You’ve spent months on end preparing for your first marathon. You’ve trained in darkness; run through sleet and rain; you’ve even gone teetotal. But, as race day draws near, things start to go wrong….
We all like to imagine that in the week before our marathon we’ll stay injury-free, our immune systems will be at their strongest and we’ll be cruising into race day with the knowledge we have that all important long run under our belts. The reality? It rarely ever happens that way.
If things go wrong, do not panic. There are solutions. Here’s five last-minute marathon fixes to ensure you sail into race day panic free.
If there’s one way of ensuring you sail into race day with confidence, it’s having the knowledge you have your last long run under your belt. But what happens if you were poorly in the weeks before, missed out on your long run, and all of a sudden you’re just a week away?
First of all, do not try doing your long run the weekend before. In the week before a race, it’s impossible to gain further fitness but vital to let your body rest. This rest period is crucial to allowing any muscle damage to repair.
If you’ve followed a training plan and put in the miles prior to ‘long run day’, the chances are, you’ll be fine.
Your friends weren’t as generous as you’d hoped, you’re a week away from marathon day and still haven’t hit your fundraising target.
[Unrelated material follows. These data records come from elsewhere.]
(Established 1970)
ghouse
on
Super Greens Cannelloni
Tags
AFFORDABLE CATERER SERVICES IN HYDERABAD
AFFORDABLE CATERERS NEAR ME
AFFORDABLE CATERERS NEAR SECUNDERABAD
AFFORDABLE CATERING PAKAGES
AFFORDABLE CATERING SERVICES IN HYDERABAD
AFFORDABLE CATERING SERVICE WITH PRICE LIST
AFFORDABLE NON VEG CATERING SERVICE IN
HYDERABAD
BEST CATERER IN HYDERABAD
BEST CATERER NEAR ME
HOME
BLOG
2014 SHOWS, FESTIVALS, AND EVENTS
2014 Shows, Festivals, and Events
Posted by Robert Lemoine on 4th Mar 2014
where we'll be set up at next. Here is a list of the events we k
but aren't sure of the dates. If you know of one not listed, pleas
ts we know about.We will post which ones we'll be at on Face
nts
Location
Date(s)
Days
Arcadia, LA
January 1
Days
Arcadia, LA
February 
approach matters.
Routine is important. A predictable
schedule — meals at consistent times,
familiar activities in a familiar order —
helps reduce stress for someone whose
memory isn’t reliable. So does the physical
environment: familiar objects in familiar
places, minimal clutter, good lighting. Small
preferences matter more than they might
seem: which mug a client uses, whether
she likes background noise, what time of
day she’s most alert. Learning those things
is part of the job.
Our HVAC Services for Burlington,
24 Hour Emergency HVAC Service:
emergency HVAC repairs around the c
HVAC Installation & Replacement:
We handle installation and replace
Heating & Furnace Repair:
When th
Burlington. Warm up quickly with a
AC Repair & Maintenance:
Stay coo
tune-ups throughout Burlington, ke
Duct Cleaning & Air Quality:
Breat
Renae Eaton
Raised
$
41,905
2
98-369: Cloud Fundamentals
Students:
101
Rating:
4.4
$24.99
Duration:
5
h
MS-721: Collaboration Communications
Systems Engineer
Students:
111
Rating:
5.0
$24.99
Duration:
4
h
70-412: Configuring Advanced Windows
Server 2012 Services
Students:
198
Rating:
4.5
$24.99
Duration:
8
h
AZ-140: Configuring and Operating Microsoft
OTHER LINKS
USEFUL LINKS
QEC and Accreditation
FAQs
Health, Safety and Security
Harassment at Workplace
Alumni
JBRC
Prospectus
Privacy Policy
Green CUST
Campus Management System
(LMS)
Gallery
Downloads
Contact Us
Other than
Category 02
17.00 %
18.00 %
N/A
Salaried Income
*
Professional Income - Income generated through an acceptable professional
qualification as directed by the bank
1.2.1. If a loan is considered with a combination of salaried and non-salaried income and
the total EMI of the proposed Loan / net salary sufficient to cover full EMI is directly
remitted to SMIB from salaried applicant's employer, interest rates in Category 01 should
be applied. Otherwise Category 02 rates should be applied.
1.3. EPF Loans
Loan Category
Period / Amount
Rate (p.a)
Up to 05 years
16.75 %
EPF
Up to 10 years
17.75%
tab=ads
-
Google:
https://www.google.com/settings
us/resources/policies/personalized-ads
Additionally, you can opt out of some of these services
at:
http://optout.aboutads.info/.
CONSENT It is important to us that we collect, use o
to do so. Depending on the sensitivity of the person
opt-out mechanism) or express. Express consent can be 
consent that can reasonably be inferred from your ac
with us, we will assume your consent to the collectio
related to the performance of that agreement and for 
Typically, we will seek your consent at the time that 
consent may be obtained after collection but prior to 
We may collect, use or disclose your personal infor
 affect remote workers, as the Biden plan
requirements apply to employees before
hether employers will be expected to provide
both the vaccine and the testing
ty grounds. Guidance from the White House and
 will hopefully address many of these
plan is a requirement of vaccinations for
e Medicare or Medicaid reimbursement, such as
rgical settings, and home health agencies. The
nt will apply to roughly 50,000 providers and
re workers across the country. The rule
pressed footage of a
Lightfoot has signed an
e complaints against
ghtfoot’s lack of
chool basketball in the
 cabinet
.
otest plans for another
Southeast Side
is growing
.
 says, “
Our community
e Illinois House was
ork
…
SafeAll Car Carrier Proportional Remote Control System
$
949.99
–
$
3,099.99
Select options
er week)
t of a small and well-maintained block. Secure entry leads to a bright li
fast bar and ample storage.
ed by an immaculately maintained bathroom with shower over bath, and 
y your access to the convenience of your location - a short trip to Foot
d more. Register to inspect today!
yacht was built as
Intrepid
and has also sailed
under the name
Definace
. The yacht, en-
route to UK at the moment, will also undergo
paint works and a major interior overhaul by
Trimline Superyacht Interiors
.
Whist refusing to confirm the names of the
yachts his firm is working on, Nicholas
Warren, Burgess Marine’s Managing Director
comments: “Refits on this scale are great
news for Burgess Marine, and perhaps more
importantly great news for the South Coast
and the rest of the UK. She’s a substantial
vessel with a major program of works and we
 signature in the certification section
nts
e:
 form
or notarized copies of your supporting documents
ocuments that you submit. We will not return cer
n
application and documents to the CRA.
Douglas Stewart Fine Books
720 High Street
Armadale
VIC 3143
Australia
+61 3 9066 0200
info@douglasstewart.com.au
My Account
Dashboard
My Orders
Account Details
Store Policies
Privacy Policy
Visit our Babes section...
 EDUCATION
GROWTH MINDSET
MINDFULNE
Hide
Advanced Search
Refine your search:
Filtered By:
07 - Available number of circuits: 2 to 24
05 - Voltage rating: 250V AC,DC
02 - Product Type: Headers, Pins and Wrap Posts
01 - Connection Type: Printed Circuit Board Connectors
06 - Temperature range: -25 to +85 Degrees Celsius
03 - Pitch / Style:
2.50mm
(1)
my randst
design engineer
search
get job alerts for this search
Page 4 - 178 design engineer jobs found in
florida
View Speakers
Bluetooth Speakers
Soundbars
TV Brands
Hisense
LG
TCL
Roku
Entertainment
What do you do?
In many cases, you can still continue to fundraise after you’ve completed the marathon. If you are worried you won’t hit your fundraising target, then talk to your charity as soon as possible. “Talk to your fundraiser at your charity,” says Fiona Jerman at Age UK. “They should be able to help you come up with one or two ideas that will work for you. Enlist some friends to help too. Fundraising can be fun and if you get your friends involved, you’re sharing the load.”
You’re checking out the VMLM website and you see there’s isotonic drinks and carbo gels on course. Panic sets in. You’ve never consumed sports supplements in training before. What if they don’t agree with you?
Try them out the weekend before. When you head out for your last distance, try consuming an energy gel half way round. Assess how your body reacts and if your stomach agrees, chances are, you’ll be ok. Energy gels are designed to be easy to digest and consume, coming in a range of fruity, palatable flavours. Experiment with flavours and also try drinking water after taking a gel to minimise any stomach discomfort. The key is to stick to what you know and don’t experiment with anything new on race day.
You had hopes of kitting yourself out from head to toe with brand new kit. But you just never got round to it. What should you wear?
Again, stick to what you know. At this late stage, wear the kit you’ve trained in, week in, week out, and most importantly, don’t swap your trainers. Blisters, chafing and sores are the last thing you want holding you back over 26.2 miles, so stick to your favourite pair of age-old shorts!
You were doing your final long run and, suddenly, your foot/thigh/calf started to hurt. It still hurts. What are you going to do?
Think logically. Firstly, consider whether the nagging pain is an injury or quite simply a niggle. Tight quads, grumbling achilles and sore ITB can quickly be fixed via stretching and foam rolling. However, if the pain feels more serious, consult your GP or physio immediately. While a last-minute injury may well mean the end of your marathon, in some cases, a five-day resting period may just do the trick.